### Testo fornito

Divulgare il lume
Voltaire nasce a Parigi il 21 novembre
1694; il suo vero nome è Francois-Marie Arouet. Figlio di una ricca famiglia
borghese compie i primi studi presso i giansenisti e i gesuiti, acquisendo una solida formazione umanistica.
Ancora giovanissimo viene introdotto
nella Société du Temple, cenacolo parigino di orientamento libertino, dove si
segnala subito per la sua vivacità intellettuale.
Imprigionato una prima volta per alcuni
versi irriverenti nei confronti del reggente, con lo pseudonimo di Voltaire
scrive durante il soggiorno alla Bastiglia (1717-1718) la tragedia "Edipo",
rappresentata con successo nel 1718, e il poema epico "La lega o Enrico il
Grande" (1723), ripubblicato nel 1728 col titolo di "Enriade".
Il felice momento si interrompe
bruscamente a causa di uno screzio col cavaliere di Rohan, in seguito al quale
viene costretto all'esilio in Gran Bretagna (dal 1726 al 1729). Il soggiorno
londinese sarà fondamentale per la formazione intellettuale di Voltaire: la
conoscenza della realtà politica e sociale britannica lo convince della
necessità di una profonda riforma dello stato assolutistico e feudale della
Francia.
Queste sue convinzioni vengono espresse
nelle "Lettere filosofiche" (o "Lettere sugli inglesi",
1733 a Londra, 1734 a Parigi), che hanno una vasta eco in Francia, divenendo
uno dei testi di riferimento della pubblicistica contro l'Ancien régime.
Compie poi un breve soggiorno a Parigi
durante il quale pubblica alcune tragedie ("Bruto", 1730; "La
morte di Cesare", 1731) e la "Storia di Carlo XII"
(1731), subito sequestrata; poi nel 1732 viene nuovamente costretto, per
evitare un altro arresto, a fuggire in Lorena.
Ospite di Madame Émilie de
Châtelet nel castello di Cirey, Voltaire scrive alcune tragedie
("Maometto", 1741-42; "Merope", 1743), porta a
termine il trattato "Gli elementi della filosofia di Newton" (1738), attacco contro la fisica cartesiana, e dà inizio all'opera storiografica "Il secolo
di Luigi XIV" (1751), oltre che al "Saggio sui
costumi" (1756).
La sua posizione con la corte si
riappacifica grazie alle simpatie di Madame de Pompadour e alla pubblicazione
dell'encomiastico "Poema di Fontenoy" (1745); fa quindi ritorno a
Parigi, dove viene nominato storiografo del re e diviene membro dell'Académie
Francaise nel 1746.
Negli anni tra il 1749 e il 1753
Voltaire è a Berlino, ospite di Federico II di Prussia; qui, oltre a portare a termine "Il secolo
di Luigi XIV", scrive il racconto filosofico
"Micromega" (1752), ma a seguito di un litigio con Pierre Louis de
Maupertuis, presidente dell'Accademia di Berlino, è costretto a lasciare la
città.
Soggiorna per qualche tempo a Ginevra e
a Losanna, poi dal 1758 si stabilisce nel castello di Ferney. Qui, ormai ricco
e famoso, Voltaire trascorrerà gli ultimi vent'anni della sua vita, divenendo
un punto di riferimento dell'opinione pubblica illuminata di tutta Europa.

######
### Materiale estratto

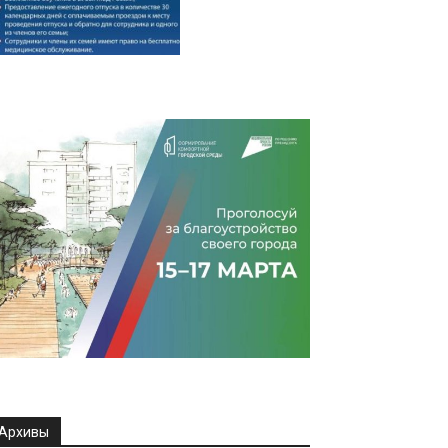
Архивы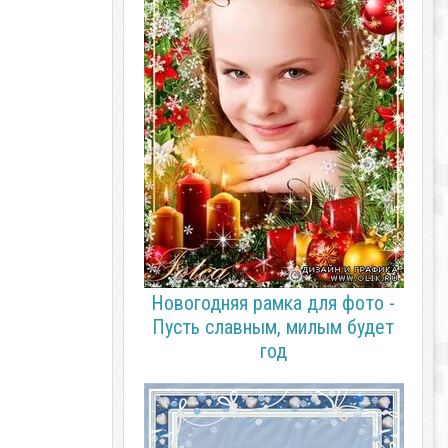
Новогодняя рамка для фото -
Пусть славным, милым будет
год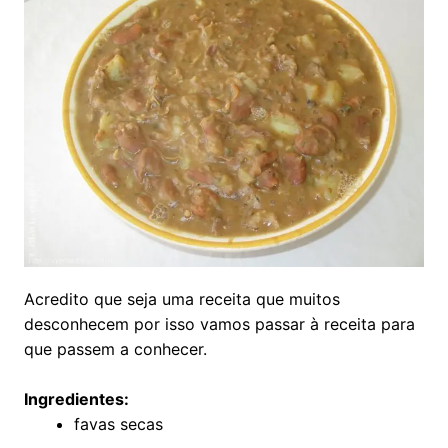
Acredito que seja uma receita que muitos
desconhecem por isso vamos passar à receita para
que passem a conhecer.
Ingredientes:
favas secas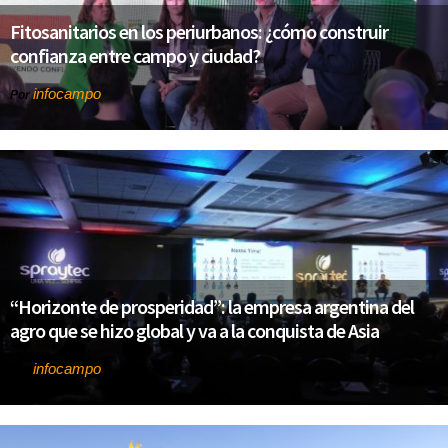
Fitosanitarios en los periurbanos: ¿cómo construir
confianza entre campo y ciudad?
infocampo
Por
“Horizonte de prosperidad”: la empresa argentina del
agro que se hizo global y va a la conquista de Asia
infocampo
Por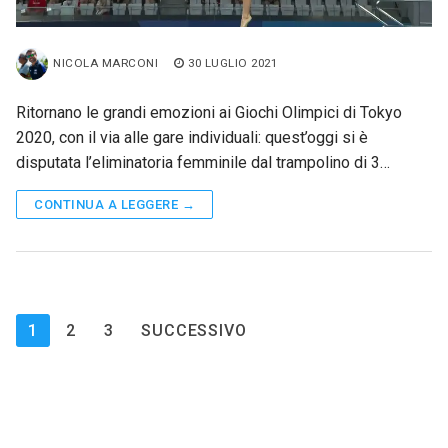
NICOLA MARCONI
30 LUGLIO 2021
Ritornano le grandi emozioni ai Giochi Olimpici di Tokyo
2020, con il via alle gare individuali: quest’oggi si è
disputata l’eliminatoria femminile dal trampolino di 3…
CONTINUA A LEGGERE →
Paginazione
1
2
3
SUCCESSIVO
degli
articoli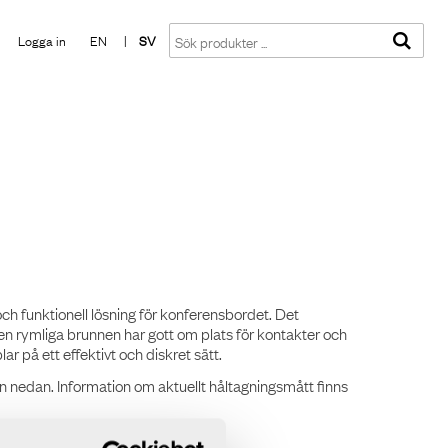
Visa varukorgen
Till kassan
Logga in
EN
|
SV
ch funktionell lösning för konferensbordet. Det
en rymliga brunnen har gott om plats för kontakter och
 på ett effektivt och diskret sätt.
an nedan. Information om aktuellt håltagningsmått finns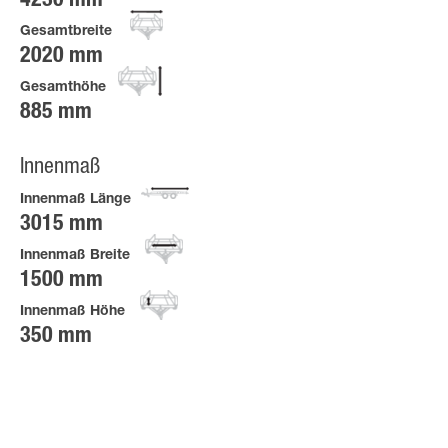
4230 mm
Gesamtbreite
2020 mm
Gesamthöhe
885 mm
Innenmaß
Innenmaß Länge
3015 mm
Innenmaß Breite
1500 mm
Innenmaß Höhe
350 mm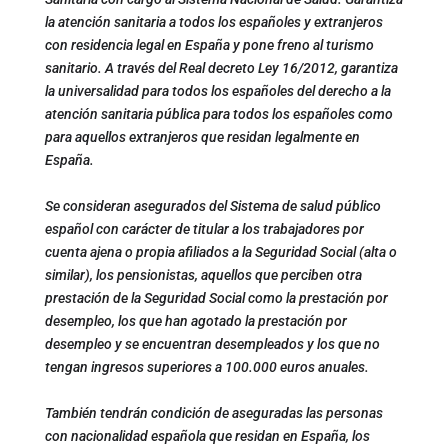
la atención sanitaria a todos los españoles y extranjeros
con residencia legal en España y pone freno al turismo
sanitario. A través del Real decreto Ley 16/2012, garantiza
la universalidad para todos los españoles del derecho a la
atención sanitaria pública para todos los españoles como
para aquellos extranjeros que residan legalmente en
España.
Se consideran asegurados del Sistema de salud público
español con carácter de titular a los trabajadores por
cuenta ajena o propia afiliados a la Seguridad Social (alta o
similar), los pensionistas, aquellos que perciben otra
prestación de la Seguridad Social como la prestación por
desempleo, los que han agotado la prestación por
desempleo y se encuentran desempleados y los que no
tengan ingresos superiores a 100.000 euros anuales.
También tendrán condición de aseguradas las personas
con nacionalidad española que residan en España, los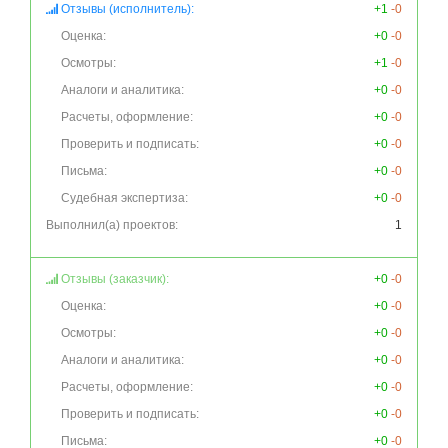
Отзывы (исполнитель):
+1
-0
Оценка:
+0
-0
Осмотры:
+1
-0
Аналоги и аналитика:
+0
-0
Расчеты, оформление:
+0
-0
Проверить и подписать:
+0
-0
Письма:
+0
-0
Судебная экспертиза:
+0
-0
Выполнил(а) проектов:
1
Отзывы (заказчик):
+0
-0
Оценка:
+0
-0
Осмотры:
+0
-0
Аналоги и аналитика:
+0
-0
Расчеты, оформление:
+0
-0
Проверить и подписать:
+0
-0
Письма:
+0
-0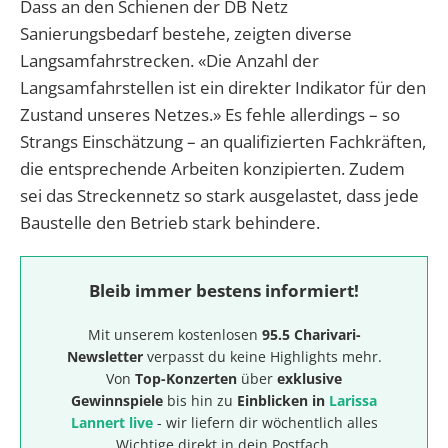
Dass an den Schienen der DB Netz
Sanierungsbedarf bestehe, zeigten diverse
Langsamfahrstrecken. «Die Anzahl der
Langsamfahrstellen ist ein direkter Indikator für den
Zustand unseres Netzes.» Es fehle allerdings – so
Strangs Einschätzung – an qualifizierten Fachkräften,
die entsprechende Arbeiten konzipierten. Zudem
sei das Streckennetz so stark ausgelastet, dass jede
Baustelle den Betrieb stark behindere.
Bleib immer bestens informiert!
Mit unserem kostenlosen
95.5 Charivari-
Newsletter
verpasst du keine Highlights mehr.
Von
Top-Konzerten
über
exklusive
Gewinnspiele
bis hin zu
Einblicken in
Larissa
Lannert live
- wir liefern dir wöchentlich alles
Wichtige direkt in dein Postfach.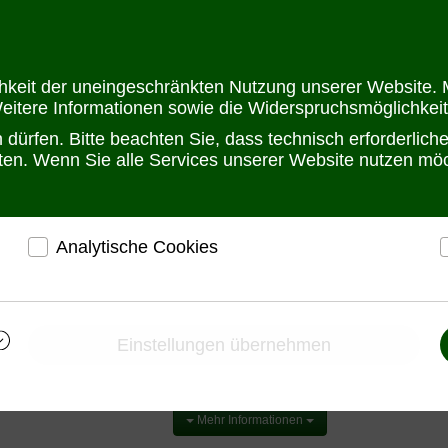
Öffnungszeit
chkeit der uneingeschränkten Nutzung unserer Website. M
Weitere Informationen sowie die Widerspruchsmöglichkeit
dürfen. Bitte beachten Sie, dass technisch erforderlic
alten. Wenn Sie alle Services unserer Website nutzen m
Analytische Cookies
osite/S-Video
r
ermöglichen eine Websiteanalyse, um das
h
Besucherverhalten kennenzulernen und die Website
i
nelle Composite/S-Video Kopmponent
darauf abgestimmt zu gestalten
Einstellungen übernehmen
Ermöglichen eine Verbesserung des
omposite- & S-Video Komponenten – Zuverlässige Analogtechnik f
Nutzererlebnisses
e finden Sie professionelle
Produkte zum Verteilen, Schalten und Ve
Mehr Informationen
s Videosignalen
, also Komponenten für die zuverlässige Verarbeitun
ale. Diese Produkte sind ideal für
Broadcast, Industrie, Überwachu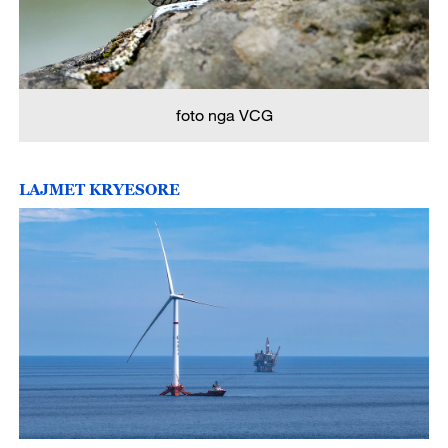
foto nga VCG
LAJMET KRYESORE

######
### Materiale estratto

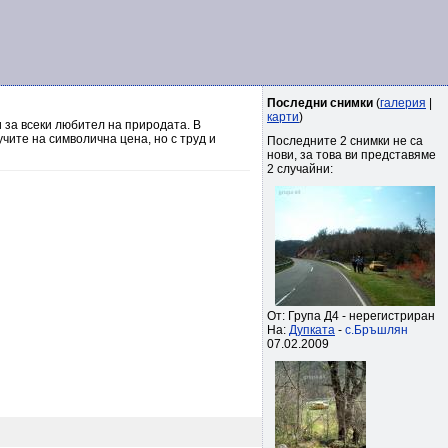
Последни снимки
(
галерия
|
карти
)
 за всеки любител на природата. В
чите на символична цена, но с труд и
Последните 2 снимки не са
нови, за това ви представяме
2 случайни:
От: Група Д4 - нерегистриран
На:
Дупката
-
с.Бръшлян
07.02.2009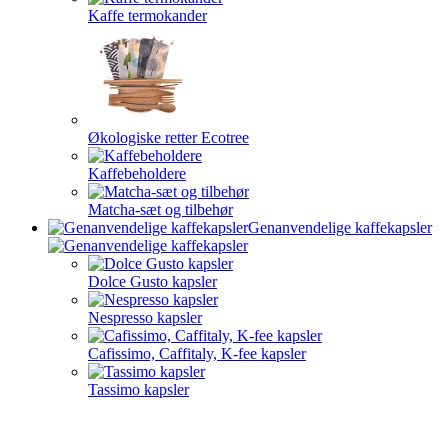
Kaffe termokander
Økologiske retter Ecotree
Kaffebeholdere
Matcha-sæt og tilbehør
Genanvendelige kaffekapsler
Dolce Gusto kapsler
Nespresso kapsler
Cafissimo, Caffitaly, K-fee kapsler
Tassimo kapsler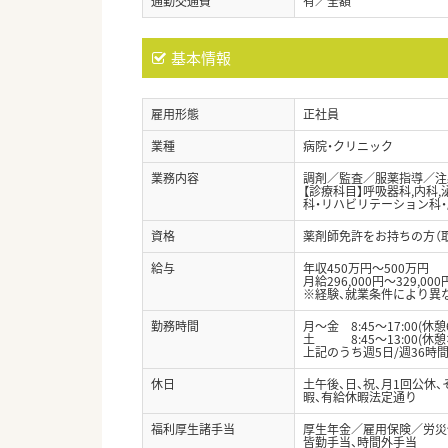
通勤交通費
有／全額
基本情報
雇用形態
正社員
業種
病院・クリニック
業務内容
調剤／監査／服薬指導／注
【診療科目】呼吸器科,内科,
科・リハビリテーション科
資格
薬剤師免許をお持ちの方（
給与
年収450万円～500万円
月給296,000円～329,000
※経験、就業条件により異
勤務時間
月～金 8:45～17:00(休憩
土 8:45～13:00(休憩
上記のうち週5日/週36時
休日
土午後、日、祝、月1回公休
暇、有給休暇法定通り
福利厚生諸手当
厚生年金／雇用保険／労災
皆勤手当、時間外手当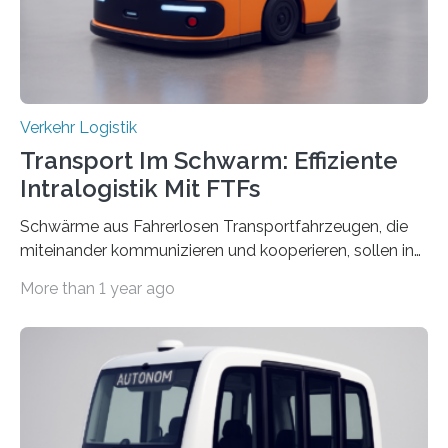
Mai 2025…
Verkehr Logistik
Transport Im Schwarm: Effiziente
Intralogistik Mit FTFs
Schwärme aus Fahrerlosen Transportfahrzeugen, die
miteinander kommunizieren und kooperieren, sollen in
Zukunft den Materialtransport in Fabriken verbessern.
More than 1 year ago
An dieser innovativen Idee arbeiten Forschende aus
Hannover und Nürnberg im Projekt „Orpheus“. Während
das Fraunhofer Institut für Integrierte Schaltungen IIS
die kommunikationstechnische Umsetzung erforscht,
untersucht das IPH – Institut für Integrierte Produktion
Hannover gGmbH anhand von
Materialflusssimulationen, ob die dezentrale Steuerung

######

* [Da fare]:
(a) Secondo il testo su Voltaire, in quale Paese fu costretto all'esilio dopo lo screzio col cavaliere di Rohan?
(b) Nel testo su Voltaire, riscrivi il passo da "Il felice momento" a "contro l'Ancien régime." sostituendo "Gran Bretagna" con "Inghilterra".
(c) Quali tragedie vengono citate per titolo nel testo su Voltaire?

* [Soluzioni in ordine]:
(a) In Gran Bretagna, dal 1726 al 1729.

(b)
Il felice momento si interrompe
bruscamente a causa di uno screzio col cavaliere di Rohan, in seguito al quale
viene costretto all'esilio in Inghilterra (dal 1726 al 1729). Il soggiorno
londinese sarà fondamentale per la formazione intellettuale di Voltaire: la
conoscenza della realtà politica e sociale britannica lo convince della
necessità di una profonda riforma dello stato assolutistico e feudale della
Francia.
Queste sue convinzioni vengono espresse
nelle "Lettere filosofiche" (o "Lettere sugli inglesi",
1733 a Londra, 1734 a Parigi), che hanno una vasta eco in Francia, divenendo
uno dei testi di riferimento della pubblicistica contro l'Ancien régime.

(c) "Edipo", "Bruto", "La morte di Cesare", "Maometto", "Merope".